Fault Code 1:38 - Linux Software Raid Alert

Fault Code Description

The Raid disk supervision program has received an alert that the Linux Software Raid system needs attention.

Note:

All raid management requires root authority .

Schematic layout

The Linux software RAID system is made up by two disks, normally named sda and sdb. Each disk has two partitions, sda1 and sda2, and sdb1 and sdb2, respectively.

The RAID partition md0 is made up by sda1 and sdb1. The RAID partition md1 is made up by sda2 and sdb2.

Figure 1. Schematic RAID layout

Check status of Software Raid

Key command mdadm -D /dev/md<X> or
Figure 2. Printout from command mdadm -D /dev/md1 when RAID is OK. Both discs are available.
Figure 3. Printout from command mdadm -D /dev/md1 when RAID is NOK. Only one disc is available.
Use comman d cat /proc/mdstat
Figure 4. Printout from command cat /proc/mdstat when RAID is OK.
Figure 5. Printout from command cat /proc/mdstat when new disk is initiated, recovery ongoing.

Measure

  1. Remove the two partitions of the failing disk from the Raid configuration.

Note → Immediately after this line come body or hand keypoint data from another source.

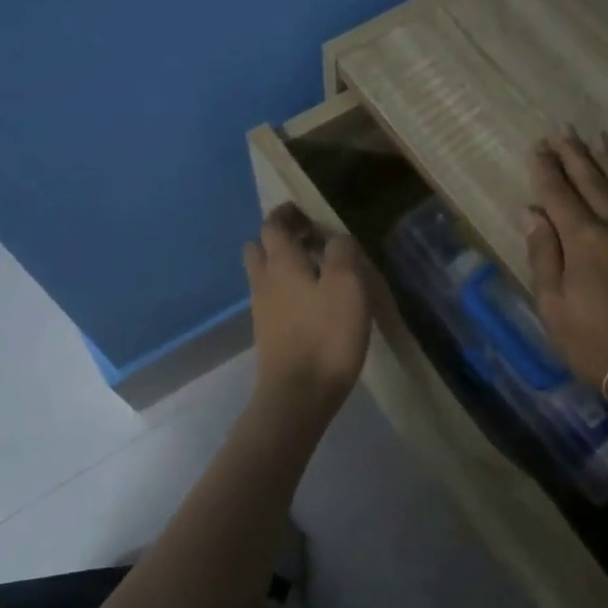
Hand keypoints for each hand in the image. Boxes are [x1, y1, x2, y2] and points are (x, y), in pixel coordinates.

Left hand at [244, 205, 372, 417]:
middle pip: (260, 248)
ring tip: (315, 271)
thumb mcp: (347, 285)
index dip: (287, 214)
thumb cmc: (326, 335)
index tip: (306, 212)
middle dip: (280, 238)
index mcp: (281, 262)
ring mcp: (262, 310)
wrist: (298, 395)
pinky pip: (271, 299)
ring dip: (282, 265)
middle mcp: (264, 281)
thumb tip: (336, 239)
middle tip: (309, 240)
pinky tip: (311, 303)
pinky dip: (286, 291)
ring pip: (264, 275)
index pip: (273, 225)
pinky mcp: (268, 334)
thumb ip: (342, 253)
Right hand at [524, 133, 607, 407]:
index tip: (537, 147)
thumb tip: (531, 214)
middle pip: (593, 181)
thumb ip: (544, 255)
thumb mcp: (554, 306)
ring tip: (596, 139)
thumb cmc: (596, 344)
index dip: (545, 169)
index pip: (559, 194)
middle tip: (562, 131)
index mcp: (584, 240)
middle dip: (574, 155)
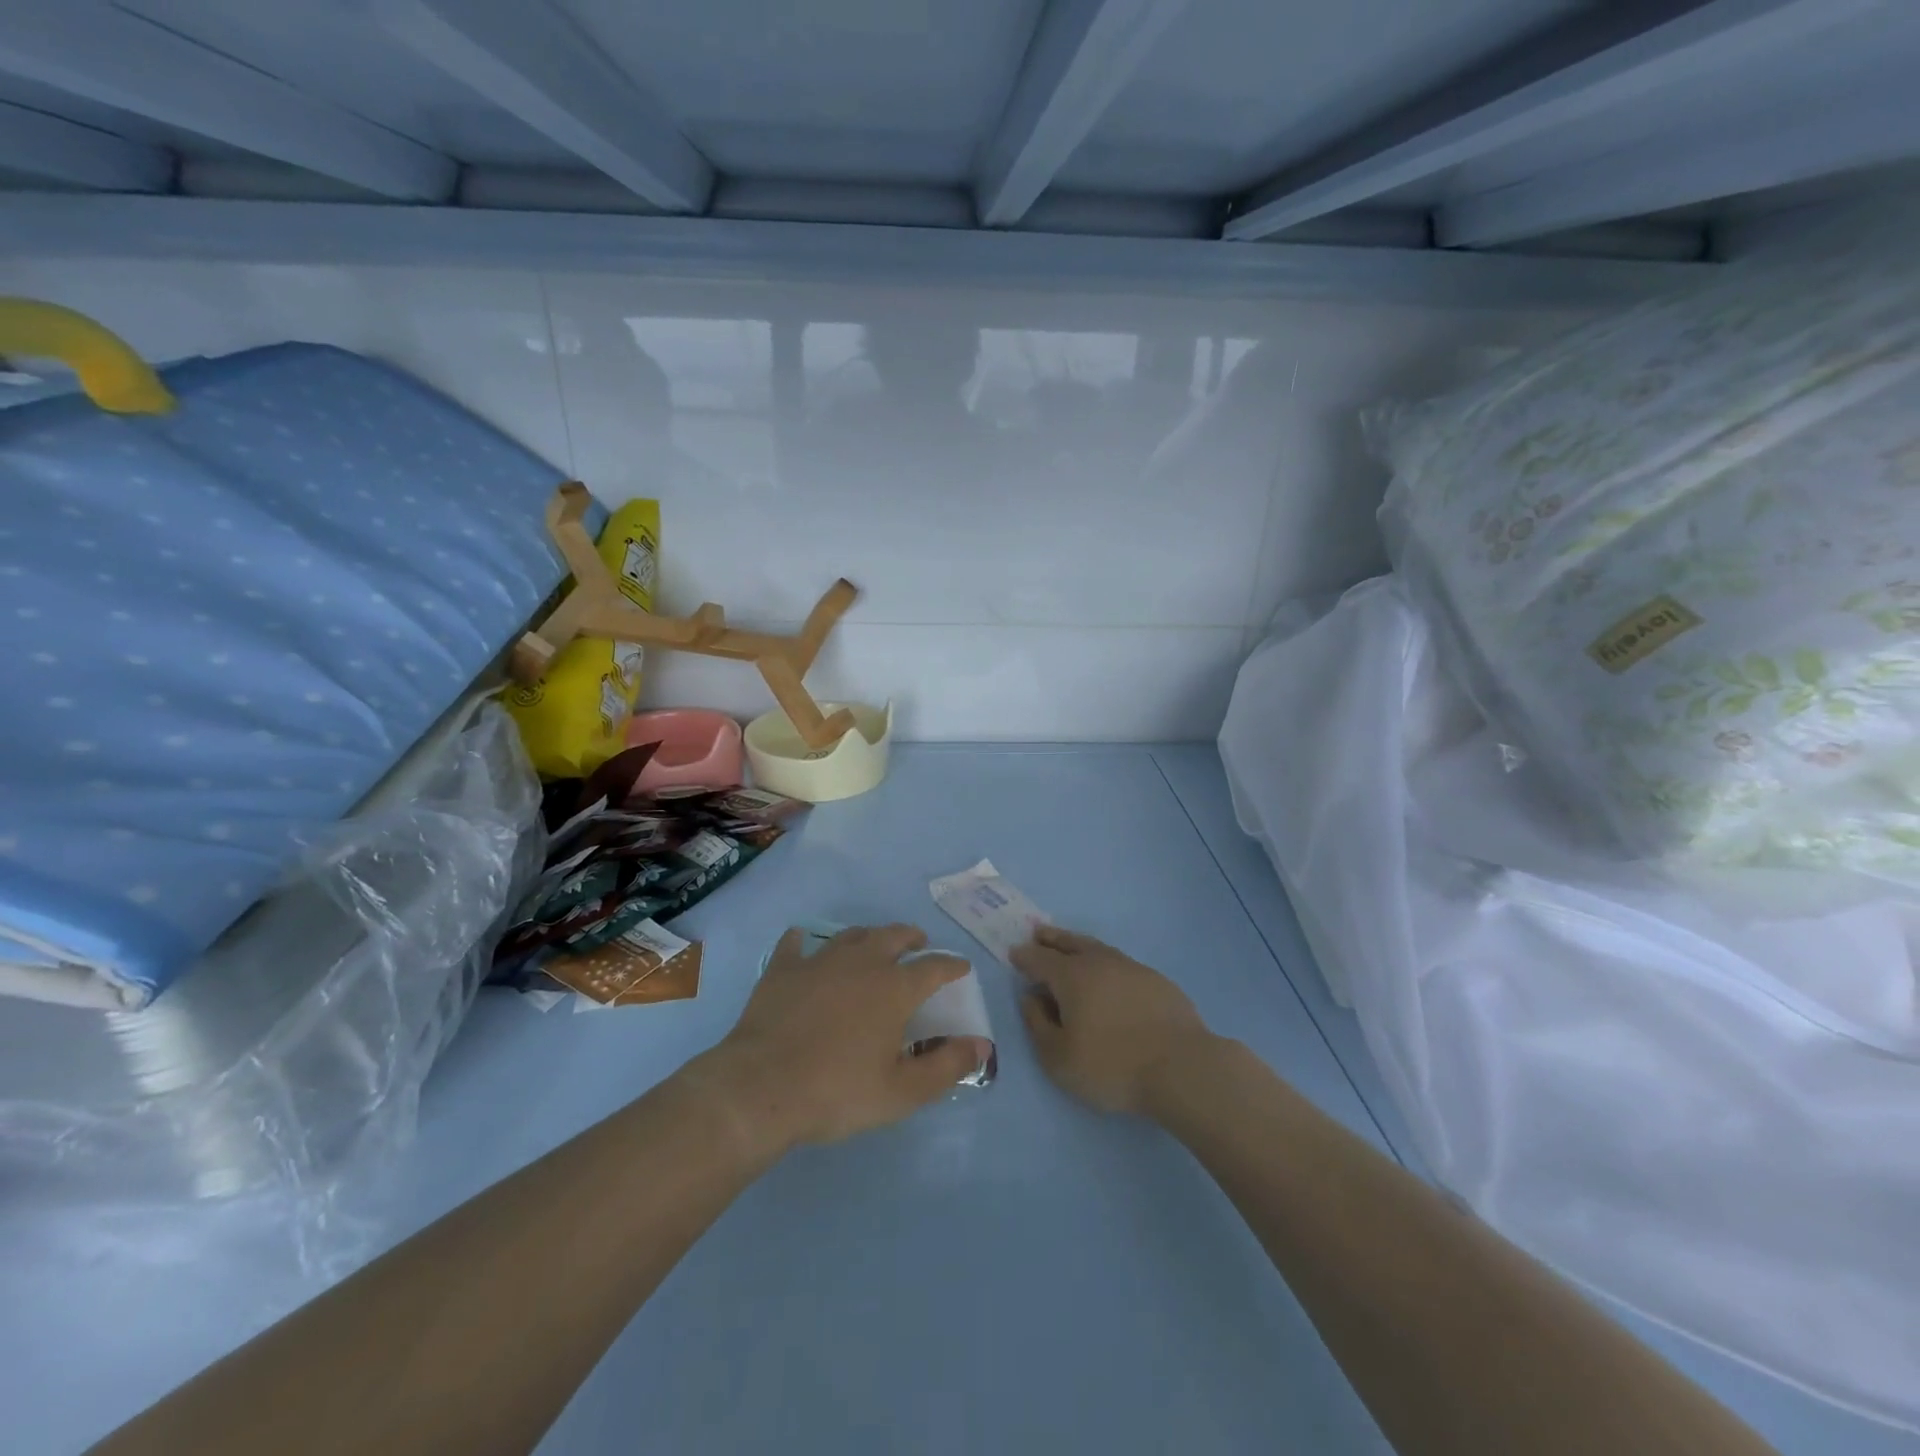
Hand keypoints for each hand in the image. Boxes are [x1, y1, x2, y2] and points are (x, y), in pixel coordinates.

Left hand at [705, 924, 991, 1152]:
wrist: (761, 1088)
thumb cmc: (838, 1091)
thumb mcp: (902, 1092)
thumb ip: (947, 1066)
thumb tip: (982, 1044)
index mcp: (895, 988)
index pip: (934, 967)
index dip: (952, 966)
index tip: (961, 967)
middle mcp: (862, 962)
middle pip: (893, 936)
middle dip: (911, 937)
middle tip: (918, 943)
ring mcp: (819, 961)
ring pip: (851, 935)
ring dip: (869, 936)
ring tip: (873, 944)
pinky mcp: (783, 970)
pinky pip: (796, 945)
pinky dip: (803, 942)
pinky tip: (802, 943)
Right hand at [1011, 926, 1215, 1115]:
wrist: (1181, 1067)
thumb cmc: (1112, 1066)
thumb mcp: (1059, 1058)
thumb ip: (1038, 1024)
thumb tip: (1030, 997)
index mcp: (1071, 976)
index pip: (1039, 959)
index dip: (1024, 956)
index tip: (1014, 954)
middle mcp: (1099, 962)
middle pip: (1069, 943)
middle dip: (1051, 938)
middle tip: (1039, 933)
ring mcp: (1132, 968)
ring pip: (1097, 948)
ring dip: (1078, 945)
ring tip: (1070, 947)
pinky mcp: (1157, 981)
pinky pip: (1121, 963)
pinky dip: (1106, 963)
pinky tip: (1109, 976)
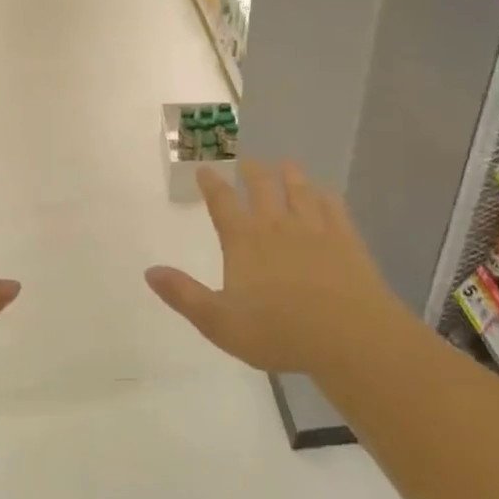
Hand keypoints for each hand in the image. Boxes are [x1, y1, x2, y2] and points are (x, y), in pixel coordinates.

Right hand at [145, 160, 396, 375]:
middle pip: (262, 187)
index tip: (206, 169)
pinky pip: (333, 206)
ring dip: (290, 175)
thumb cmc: (279, 332)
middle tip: (246, 162)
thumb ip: (184, 295)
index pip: (222, 203)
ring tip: (285, 164)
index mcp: (244, 241)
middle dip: (252, 171)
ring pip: (299, 190)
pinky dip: (325, 195)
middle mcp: (277, 225)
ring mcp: (314, 228)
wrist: (348, 336)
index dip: (212, 184)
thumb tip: (150, 271)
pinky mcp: (345, 238)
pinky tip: (324, 193)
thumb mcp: (219, 322)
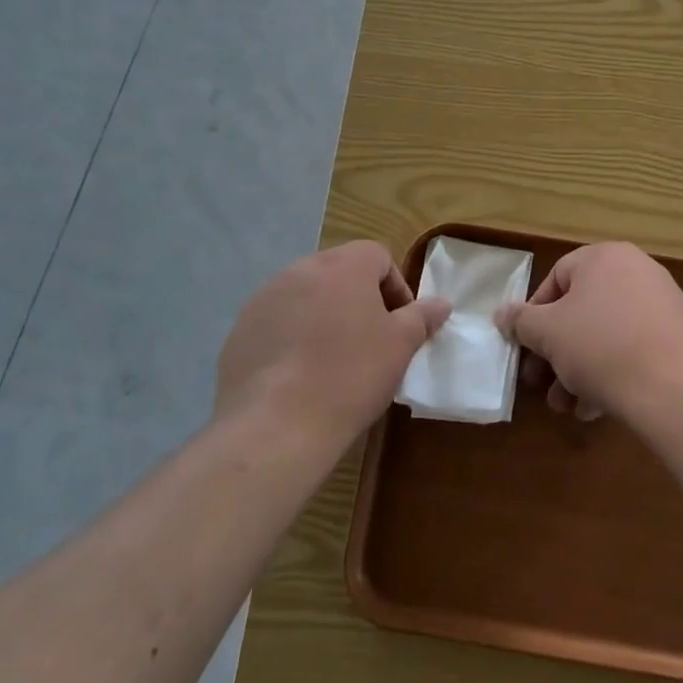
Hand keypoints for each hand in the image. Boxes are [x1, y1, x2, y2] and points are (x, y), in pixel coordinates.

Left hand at [215, 241, 449, 454]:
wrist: (275, 426)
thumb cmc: (350, 376)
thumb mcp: (400, 346)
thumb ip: (422, 317)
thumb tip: (441, 303)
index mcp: (343, 266)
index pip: (377, 256)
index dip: (395, 287)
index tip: (400, 325)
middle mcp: (300, 270)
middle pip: (339, 272)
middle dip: (358, 300)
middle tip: (370, 342)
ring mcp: (265, 299)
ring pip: (306, 297)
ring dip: (324, 317)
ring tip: (332, 361)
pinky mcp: (240, 331)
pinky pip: (277, 323)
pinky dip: (292, 339)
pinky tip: (299, 377)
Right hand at [494, 242, 682, 428]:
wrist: (676, 391)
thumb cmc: (602, 348)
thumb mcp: (548, 333)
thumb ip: (521, 321)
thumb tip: (502, 314)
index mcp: (605, 257)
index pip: (557, 278)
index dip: (534, 315)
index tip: (525, 348)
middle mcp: (636, 271)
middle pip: (581, 311)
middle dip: (555, 352)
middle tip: (539, 384)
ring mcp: (662, 304)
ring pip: (605, 335)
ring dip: (578, 370)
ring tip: (566, 407)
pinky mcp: (678, 338)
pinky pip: (632, 349)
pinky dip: (610, 373)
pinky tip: (595, 408)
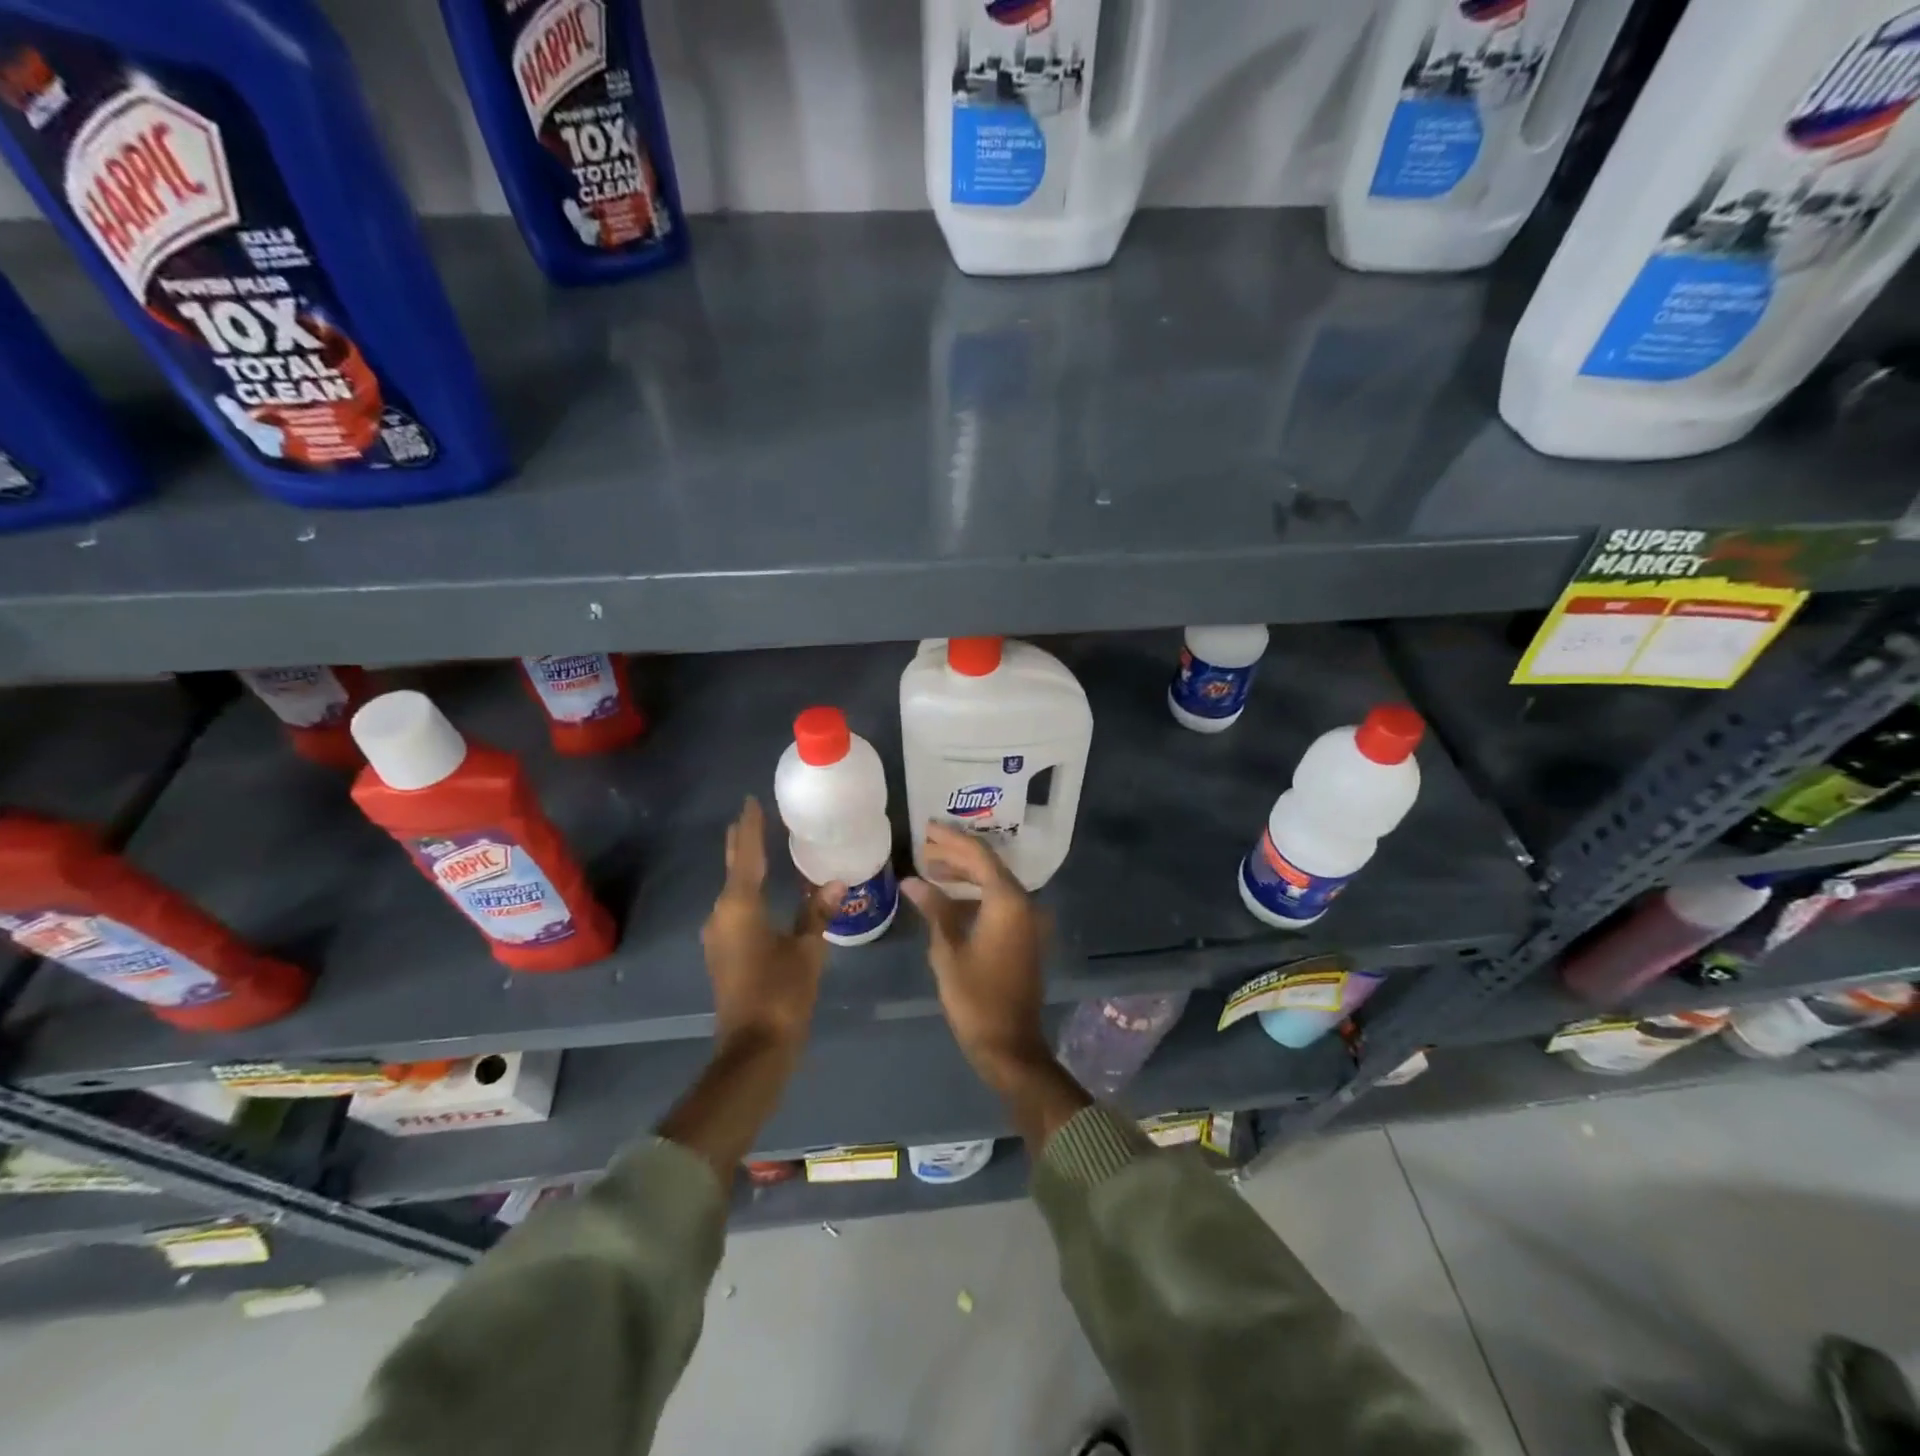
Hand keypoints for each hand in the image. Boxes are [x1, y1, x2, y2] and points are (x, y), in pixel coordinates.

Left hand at [700, 797, 843, 1053]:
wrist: (753, 1048)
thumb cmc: (782, 993)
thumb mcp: (807, 950)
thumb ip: (818, 913)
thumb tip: (837, 882)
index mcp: (740, 907)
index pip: (746, 855)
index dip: (750, 828)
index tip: (751, 802)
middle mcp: (722, 915)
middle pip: (733, 869)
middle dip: (741, 843)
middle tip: (751, 816)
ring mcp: (719, 936)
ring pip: (733, 890)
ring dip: (745, 868)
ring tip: (759, 846)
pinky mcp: (724, 953)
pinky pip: (735, 909)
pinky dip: (747, 891)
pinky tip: (760, 890)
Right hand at [901, 823, 1053, 1095]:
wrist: (1010, 1044)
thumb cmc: (975, 998)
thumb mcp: (948, 950)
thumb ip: (934, 909)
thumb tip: (913, 881)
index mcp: (1008, 901)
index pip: (978, 855)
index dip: (951, 839)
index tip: (926, 828)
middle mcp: (1024, 903)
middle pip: (988, 866)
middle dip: (956, 854)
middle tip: (923, 847)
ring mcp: (1027, 920)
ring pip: (994, 883)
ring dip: (964, 874)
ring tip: (930, 869)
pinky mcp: (1024, 936)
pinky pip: (999, 902)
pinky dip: (975, 894)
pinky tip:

    Take the following two commands, where {broken_drive} is either sda or sdb.

    >mdadm --manage /dev/md0 --fail /dev/{broken_drive}1 \ --remove /dev/{broken_drive}1

    >mdadm --manage /dev/md1 --fail /dev/{broken_drive}2 \ --remove /dev/{broken_drive}2

    Note:

    If the /dev/{broken_drive}X already has been removed, the command will fail. Continue with step 2.

  2. It is important that the system must be shut down before the faulty drive is physically replaced with a replacement drive, i. e. hot-swap is not recommended.

    The new disk should be of the same model and the same size as (or larger than) the one remaining drive (healthy one) in the system.

    Reboot the system. Normally the system will boot from the healthy disk in either drive 0 (drive 1 being replaced) or drive 1 (drive 0 being replaced.

    Note:

    If, for any reason, there is message indicating no boot disk found or there is no action shown on the monitor, reboot the system and press <F7>to enter the manual boot option in the BIOS. Choose the one to boot. Drive number is indicated ad P0 (drive 0) or P1 (drive1).

  3. Check which drive letter that was assigned to the disk. Check the content of /var/log/messages. (The disk could, for example, get drive letter c, to be sdc).
  4. Prepare the new drive to get the same partitioning as the one in use.

    >sfdisk -d /dev/{good_drive} | sfdisk /dev/{new_drive} --Linux

  5. Add the new disk to the RAID configuration.
    Note:

    Adding new disk to the RAID configuration is very disc intensive activity and therefore should run at low traffic times.

    >mdadm --manage /dev/md0 --add /dev/{new_drive}1

    >mdadm --manage /dev/md1 --add /dev/{new_drive}2

  6. Wait until the new disk has been mirrored (raid synchronized) from the operational disk.

    >cat /proc/mdstat

    Wait until the disk is 100% synchronized.

    Note:

    If the result is a failed spare, it is removed after a reboot of the server. Continue with step 7.

  7. Make the new drive bootable and run the following command.

    >/usr/sbin/grub2-install /dev/{new_drive}

  8. Enter the command alarm to erase (reset) alarms in the alarm log.

    Clear the alarms.